DPR berjanji pembahasan ketiga RUU ini akan berlangsung secara transparan dan terbuka sehingga publik juga bisa ikut mengawasi prosesnya. Setiap masukan publik juga akan dipertimbangkan dalam pembahasan
Bahkan, sebelumnya, ia mengaku secara informal sudah datang ke Papua untuk berkonsolidasi dengan kepala-kepala daerah dan panitia-panitia pemekaran. Tak hanya itu, beberapa kelompok yang masih belum terima sepenuhnya dengan RUU DOB juga ikut ditemui. Namun, ia mengklaim, sebagian besar masyarakat mendukung pemekaran tersebut.
Wakil Ketua Komisi II DPR dari Fraksi Partai Demokrasi Indonesia Perjuangan (PDI-P) Junimart Girsang membenarkan, Komisi II sudah membentuk tiga panja untuk membahas tiga RUU DOB Papua. ”Kami sudah bentuk panja untuk itu. Sembari menunggu surpres turun, kami melakukan konsolidasi di internal Komisi II DPR,” tuturnya.

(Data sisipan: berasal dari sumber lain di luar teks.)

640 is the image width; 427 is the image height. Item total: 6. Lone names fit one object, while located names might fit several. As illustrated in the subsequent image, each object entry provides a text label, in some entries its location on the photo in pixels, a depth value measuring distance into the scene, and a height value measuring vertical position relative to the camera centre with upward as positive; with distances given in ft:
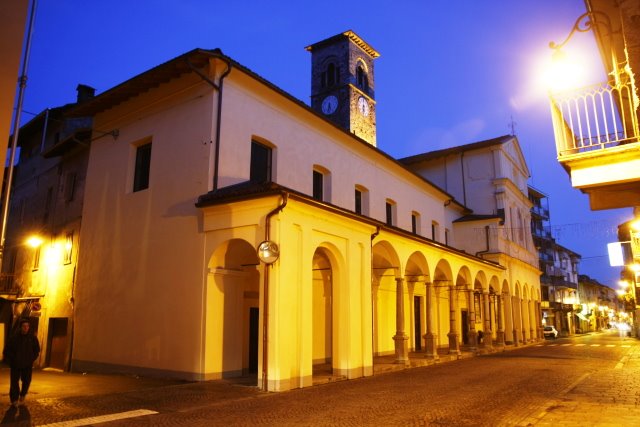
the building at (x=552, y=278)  193.06 +18.26
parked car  153.35 -2.61
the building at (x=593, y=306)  245.22 +10.21
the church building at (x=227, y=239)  40.50 +7.85
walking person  31.07 -2.07
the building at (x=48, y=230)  59.06 +12.05
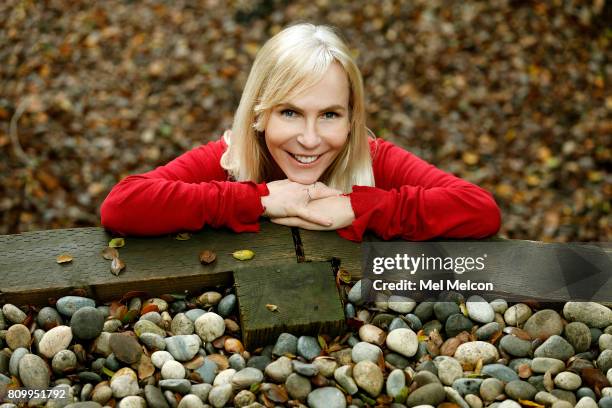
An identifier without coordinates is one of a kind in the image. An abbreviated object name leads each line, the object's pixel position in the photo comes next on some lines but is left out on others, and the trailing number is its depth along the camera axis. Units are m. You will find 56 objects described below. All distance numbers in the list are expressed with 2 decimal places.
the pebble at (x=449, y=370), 2.09
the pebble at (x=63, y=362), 2.05
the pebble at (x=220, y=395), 1.97
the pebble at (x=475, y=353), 2.17
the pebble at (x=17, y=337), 2.14
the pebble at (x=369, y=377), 2.01
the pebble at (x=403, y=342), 2.15
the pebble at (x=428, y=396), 1.97
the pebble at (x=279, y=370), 2.05
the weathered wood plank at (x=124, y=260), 2.35
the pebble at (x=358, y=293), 2.35
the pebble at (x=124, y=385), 1.98
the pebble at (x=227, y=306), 2.31
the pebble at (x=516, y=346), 2.20
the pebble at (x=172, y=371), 2.04
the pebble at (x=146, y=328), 2.20
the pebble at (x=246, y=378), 2.02
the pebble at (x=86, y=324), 2.14
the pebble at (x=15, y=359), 2.04
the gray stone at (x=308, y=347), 2.15
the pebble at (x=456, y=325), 2.29
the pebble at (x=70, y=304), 2.26
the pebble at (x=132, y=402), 1.92
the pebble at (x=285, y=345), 2.15
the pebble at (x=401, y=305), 2.34
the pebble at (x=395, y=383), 2.01
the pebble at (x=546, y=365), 2.11
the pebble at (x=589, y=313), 2.30
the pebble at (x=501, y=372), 2.10
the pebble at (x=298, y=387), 2.00
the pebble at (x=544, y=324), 2.27
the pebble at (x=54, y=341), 2.10
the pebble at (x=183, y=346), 2.13
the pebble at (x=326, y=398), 1.96
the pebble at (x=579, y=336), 2.22
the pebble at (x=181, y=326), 2.24
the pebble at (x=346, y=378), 2.02
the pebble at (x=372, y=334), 2.21
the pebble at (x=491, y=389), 2.03
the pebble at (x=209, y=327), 2.22
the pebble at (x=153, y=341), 2.15
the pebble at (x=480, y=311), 2.32
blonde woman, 2.46
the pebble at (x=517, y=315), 2.35
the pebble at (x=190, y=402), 1.93
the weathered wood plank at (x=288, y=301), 2.19
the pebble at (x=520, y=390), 2.02
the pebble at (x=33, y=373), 1.99
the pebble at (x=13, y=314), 2.23
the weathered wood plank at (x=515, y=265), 2.42
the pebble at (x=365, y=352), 2.12
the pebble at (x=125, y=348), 2.09
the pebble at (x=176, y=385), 1.98
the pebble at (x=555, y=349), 2.17
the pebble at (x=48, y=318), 2.21
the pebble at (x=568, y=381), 2.05
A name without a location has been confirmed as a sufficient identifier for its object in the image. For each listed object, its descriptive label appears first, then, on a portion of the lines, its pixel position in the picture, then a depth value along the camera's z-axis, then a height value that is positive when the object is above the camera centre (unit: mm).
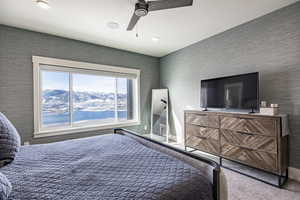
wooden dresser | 1933 -633
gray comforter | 801 -540
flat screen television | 2268 +131
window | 2932 +64
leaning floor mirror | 4145 -457
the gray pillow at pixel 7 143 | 1213 -395
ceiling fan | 1631 +1129
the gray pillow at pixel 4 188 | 702 -471
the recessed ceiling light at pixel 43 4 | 1962 +1350
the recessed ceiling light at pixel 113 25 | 2584 +1390
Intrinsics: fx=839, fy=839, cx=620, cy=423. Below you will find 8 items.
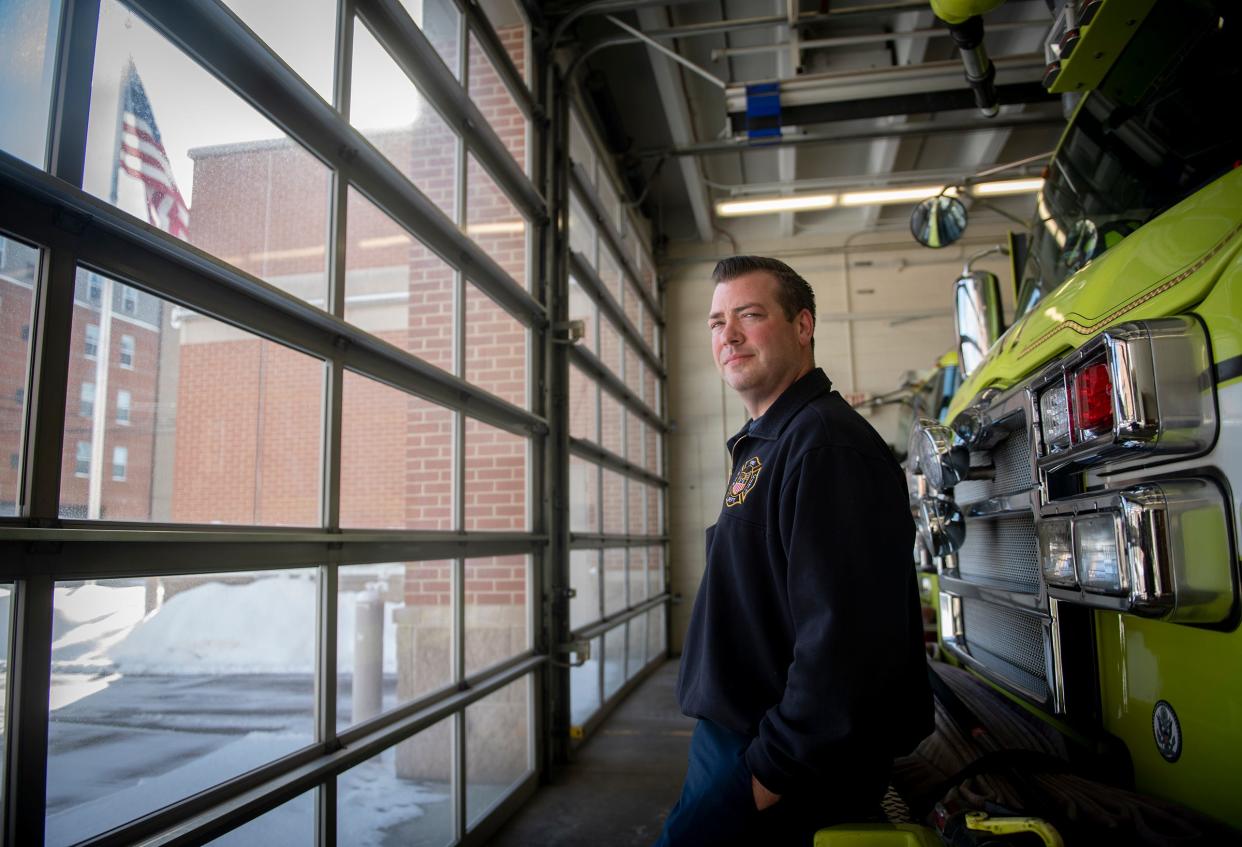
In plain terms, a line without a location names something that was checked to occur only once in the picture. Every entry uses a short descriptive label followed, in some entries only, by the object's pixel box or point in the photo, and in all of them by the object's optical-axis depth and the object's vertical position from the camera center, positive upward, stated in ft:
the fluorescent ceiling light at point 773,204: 28.66 +11.41
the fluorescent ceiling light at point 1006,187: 27.90 +11.94
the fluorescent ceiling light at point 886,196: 28.09 +11.46
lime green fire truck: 4.99 +0.70
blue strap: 19.69 +10.08
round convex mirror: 13.15 +4.94
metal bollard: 10.53 -1.38
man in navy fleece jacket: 5.11 -0.67
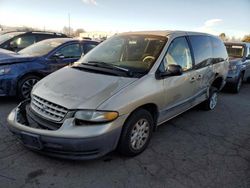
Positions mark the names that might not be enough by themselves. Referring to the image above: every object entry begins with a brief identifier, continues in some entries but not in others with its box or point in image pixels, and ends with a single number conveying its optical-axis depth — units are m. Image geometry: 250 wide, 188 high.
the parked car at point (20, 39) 6.10
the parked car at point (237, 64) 5.85
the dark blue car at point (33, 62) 3.94
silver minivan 2.13
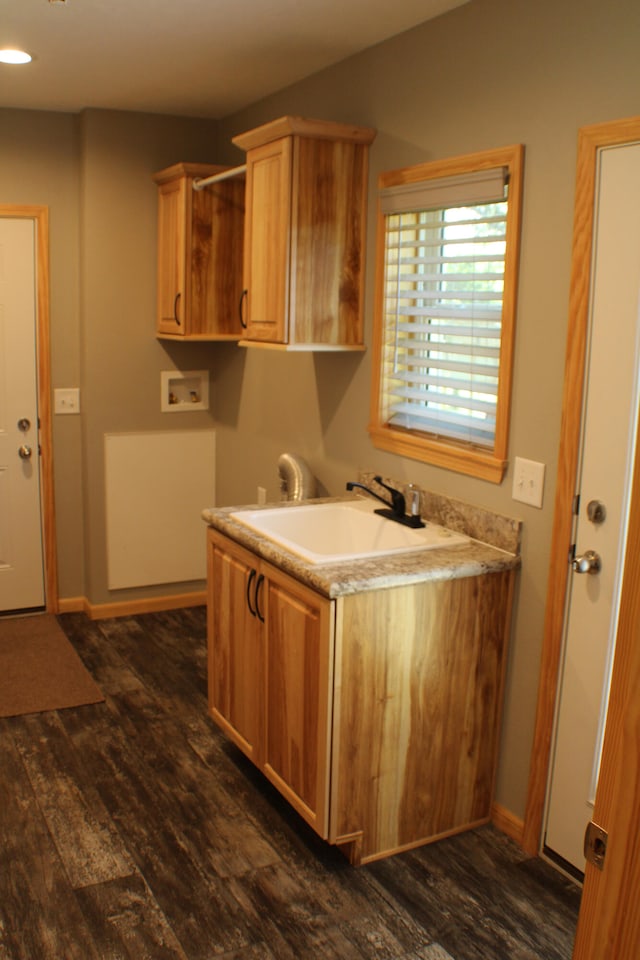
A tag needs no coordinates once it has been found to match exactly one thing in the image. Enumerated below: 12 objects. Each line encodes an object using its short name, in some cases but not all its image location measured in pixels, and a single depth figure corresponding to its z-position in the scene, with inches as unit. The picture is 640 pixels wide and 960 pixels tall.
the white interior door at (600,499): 88.6
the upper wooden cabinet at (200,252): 164.9
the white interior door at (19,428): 173.8
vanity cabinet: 97.8
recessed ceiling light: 131.9
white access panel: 183.5
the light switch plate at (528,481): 101.4
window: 105.3
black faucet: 117.0
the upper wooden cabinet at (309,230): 124.3
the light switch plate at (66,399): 179.5
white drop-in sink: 117.2
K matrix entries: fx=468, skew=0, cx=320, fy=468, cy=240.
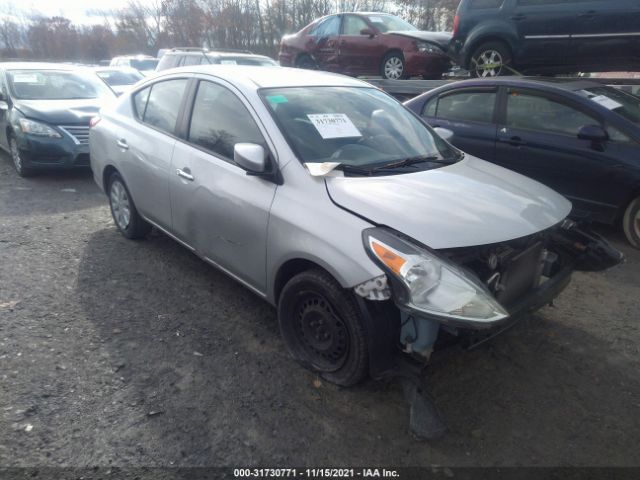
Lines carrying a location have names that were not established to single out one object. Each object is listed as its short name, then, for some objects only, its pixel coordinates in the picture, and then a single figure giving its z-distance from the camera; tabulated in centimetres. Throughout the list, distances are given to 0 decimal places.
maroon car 865
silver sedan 234
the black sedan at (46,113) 673
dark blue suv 608
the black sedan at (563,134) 464
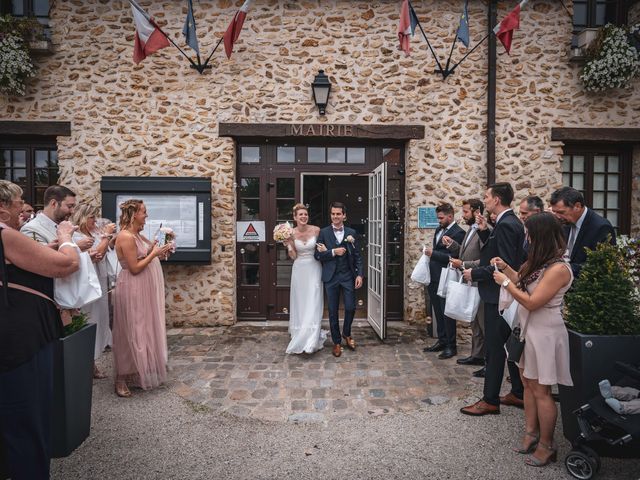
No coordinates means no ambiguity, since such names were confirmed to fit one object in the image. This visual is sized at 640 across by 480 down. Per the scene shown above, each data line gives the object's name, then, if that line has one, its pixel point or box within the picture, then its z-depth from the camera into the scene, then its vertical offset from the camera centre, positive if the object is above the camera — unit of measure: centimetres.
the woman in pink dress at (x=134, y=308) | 405 -88
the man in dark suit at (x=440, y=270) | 528 -66
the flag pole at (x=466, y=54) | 622 +267
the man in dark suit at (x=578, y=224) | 364 -3
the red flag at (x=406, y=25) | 556 +280
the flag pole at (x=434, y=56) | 633 +270
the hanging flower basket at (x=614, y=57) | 610 +254
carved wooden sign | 648 +151
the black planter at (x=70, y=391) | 271 -119
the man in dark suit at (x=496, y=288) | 349 -63
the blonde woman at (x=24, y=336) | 221 -65
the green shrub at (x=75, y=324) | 286 -75
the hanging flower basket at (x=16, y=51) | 597 +262
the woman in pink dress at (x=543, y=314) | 277 -68
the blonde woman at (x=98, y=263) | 424 -48
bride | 531 -90
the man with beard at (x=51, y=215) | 350 +8
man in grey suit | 469 -41
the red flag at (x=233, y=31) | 566 +278
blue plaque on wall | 662 +10
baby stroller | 253 -142
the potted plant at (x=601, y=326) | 283 -76
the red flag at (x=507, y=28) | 554 +277
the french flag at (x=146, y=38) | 559 +265
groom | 530 -60
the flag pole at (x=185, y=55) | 629 +265
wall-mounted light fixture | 630 +214
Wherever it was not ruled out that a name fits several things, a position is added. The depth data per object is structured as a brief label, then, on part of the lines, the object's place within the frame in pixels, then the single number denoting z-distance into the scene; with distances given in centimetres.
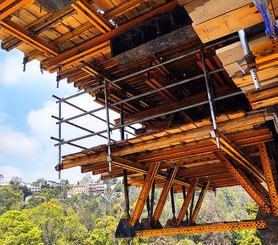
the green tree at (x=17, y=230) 3941
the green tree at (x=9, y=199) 7588
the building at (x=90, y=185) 12985
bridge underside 242
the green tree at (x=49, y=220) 5297
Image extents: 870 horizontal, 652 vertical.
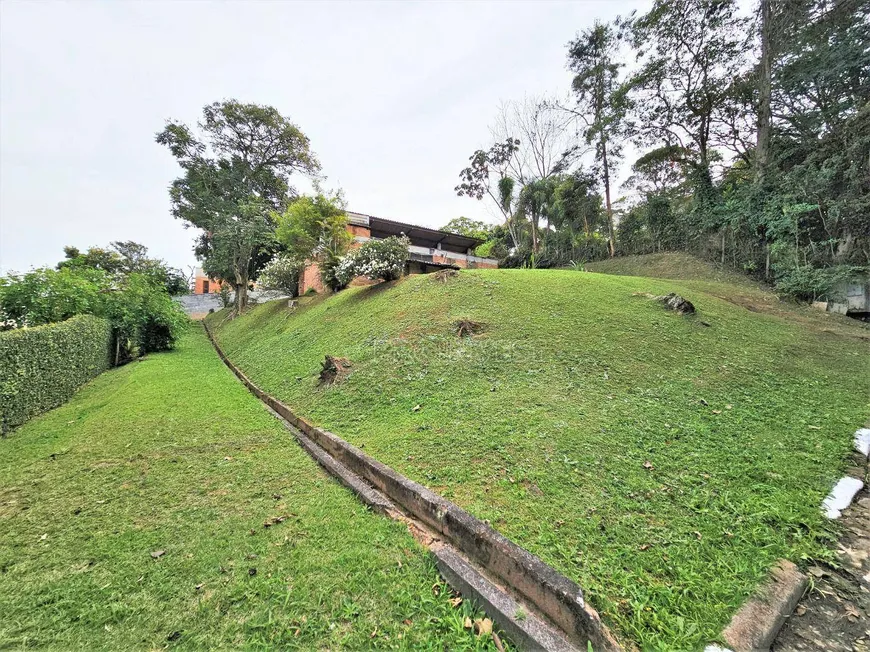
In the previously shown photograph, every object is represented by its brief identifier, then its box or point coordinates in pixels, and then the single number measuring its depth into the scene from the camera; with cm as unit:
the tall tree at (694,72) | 1250
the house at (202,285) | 3538
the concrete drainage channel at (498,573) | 146
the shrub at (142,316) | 876
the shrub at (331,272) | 1150
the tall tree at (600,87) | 1584
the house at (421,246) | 1469
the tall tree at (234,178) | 1691
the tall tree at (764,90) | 1113
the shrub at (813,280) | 816
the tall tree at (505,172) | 1734
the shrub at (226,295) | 2532
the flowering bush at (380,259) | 958
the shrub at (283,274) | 1359
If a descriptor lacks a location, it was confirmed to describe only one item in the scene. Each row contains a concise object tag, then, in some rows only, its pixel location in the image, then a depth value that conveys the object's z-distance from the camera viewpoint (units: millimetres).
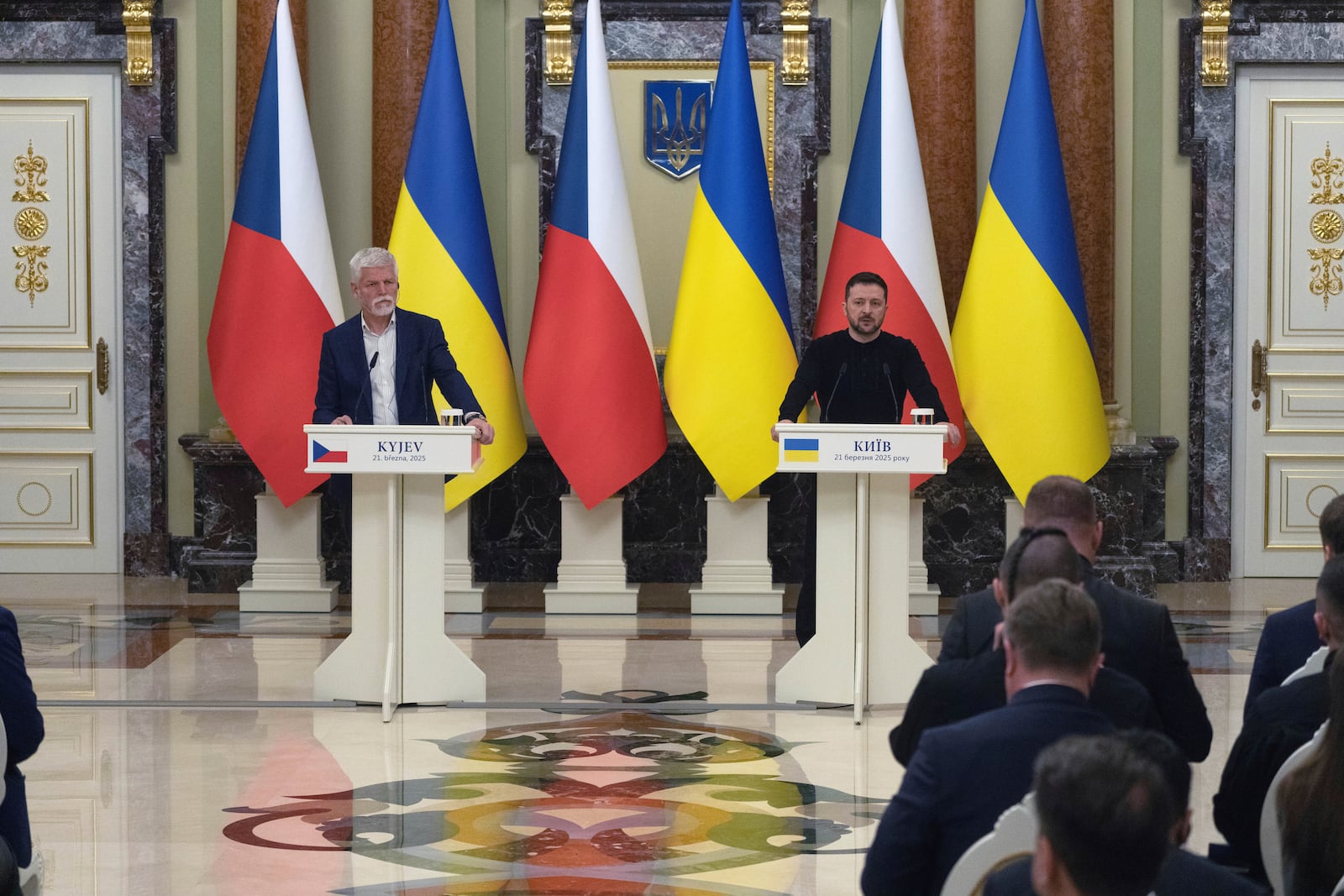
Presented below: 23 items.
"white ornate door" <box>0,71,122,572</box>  18203
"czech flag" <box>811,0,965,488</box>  15234
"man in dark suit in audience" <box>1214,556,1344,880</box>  5508
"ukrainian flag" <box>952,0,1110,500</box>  15250
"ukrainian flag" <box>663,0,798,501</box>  15430
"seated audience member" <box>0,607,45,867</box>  6309
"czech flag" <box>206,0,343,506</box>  15719
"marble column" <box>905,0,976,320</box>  17141
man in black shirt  12008
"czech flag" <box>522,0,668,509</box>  15570
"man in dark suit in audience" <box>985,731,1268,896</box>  3539
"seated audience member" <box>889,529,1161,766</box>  5746
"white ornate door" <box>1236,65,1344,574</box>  17812
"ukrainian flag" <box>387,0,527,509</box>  15672
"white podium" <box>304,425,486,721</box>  11414
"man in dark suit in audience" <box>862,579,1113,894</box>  4473
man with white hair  11609
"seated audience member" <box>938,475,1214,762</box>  6367
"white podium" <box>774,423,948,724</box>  11273
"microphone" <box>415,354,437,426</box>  11805
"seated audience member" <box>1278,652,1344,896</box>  4527
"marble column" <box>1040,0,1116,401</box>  16969
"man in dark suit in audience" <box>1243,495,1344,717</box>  6520
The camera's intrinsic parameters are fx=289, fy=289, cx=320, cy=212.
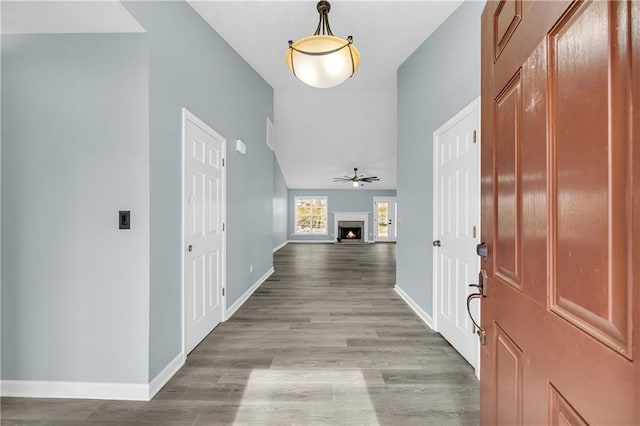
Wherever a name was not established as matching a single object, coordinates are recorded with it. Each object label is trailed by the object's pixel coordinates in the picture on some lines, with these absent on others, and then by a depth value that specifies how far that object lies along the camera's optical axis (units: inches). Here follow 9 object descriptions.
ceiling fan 322.5
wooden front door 16.7
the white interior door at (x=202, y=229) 92.7
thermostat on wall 130.9
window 445.7
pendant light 88.9
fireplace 445.1
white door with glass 443.8
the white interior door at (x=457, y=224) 86.4
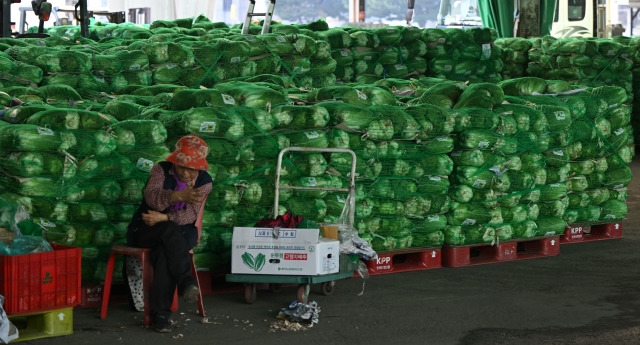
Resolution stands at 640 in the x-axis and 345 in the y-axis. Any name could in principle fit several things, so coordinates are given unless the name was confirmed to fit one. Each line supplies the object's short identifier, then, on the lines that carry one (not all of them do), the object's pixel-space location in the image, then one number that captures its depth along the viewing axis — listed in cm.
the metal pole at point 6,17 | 1667
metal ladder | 1426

Baca juga : MRP Ingin Didengarkan Suaranya Terkait Pemekaran Wilayah Papua
Junimart menuturkan, sebelum ada surpres, tiga panja yang dibentuk Komisi II belum bisa bekerja. Sebab, surpres tersebut menjadi dasar panja bekerja membahas tiga RUU DOB tersebut bersama pemerintah.
Ditanya mengenai usulan DPR dalam pemekaran Papua yang diwarnai pro dan kontra dari masyarakat Papua, Junimart menilai hal itu sebagai sesuatu yang wajar. Pro dan kontra bahkan sudah terjadi sejak pembahasan revisi UU Otonomi Khusus Papua.
”Ini, kan, perintahnya UU Otsus, pro dan kontra dari dulu sejak revisi UU Otsus. Kenapa begitu, karena banyak kepentingan, kepentingan subyektif, obyektif, politik, dan ada juga kepentingan pecah-belah,” kata Junimart.
Junimart juga belum dapat memastikan apakah Majelis Rakyat Papua (MRP) yang selama ini menyuarakan penundaan pemekaran Papua akan diundang di dalam pembahasan tiga RUU tersebut. Komisi II DPR akan lebih lanjut membahas tentang siapa saja yang akan diundang di dalam pembahasan. Ia juga menegaskan, pemekaran Papua itu sesuai dengan permintaan atau aspirasi rakyat Papua yang diterima oleh Komisi II DPR.
”Kami kan wakil rakyat, dan maunya rakyat dimekarkan, ya, kita mekarkan. Sekarang kan banyak permintaan itu, seperti di Sumut, itu nanti kita pelajari dulu, dan harus ada kajian akademis dulu,” ujarnya.
Secara terpisah, Direktur Jenderal Otonomi Daerah Kemendagri Akmal Malik membenarkan bahwa surpres sudah ditandatangani Presiden. Daftar inventarisasi masalah (DIM) dari pemerintah akan secepatnya diserahkan ke DPR. ”Masa sidang ini siap dibahas,” katanya.
Akmal menyampaikan, pemerintah hingga kini belum membuka keran moratorium pemekaran, sementara pemekaran Papua merupakan amanat undang-undang. Dalam Pasal 76 UU Otsus Papua disebutkan, pemekaran bisa dilakukan dengan pendekatan pemerintah pusat.
Ia mengatakan, pemekaran satu provinsi minimal membutuhkan Rp 1,8 triliun dari APBN dan hingga saat ini, ada 55 provinsi yang mengajukan daerah otonom baru. ”Bayangkan 55 daerah dikalikan Rp 1,8 triliun, apalagi kondisi keuangan seperti sekarang ini. Jadi belum tahu kapan moratorium bakal dibuka, kuncinya tergantung pada kekuatan keuangan negara,” ucapnya.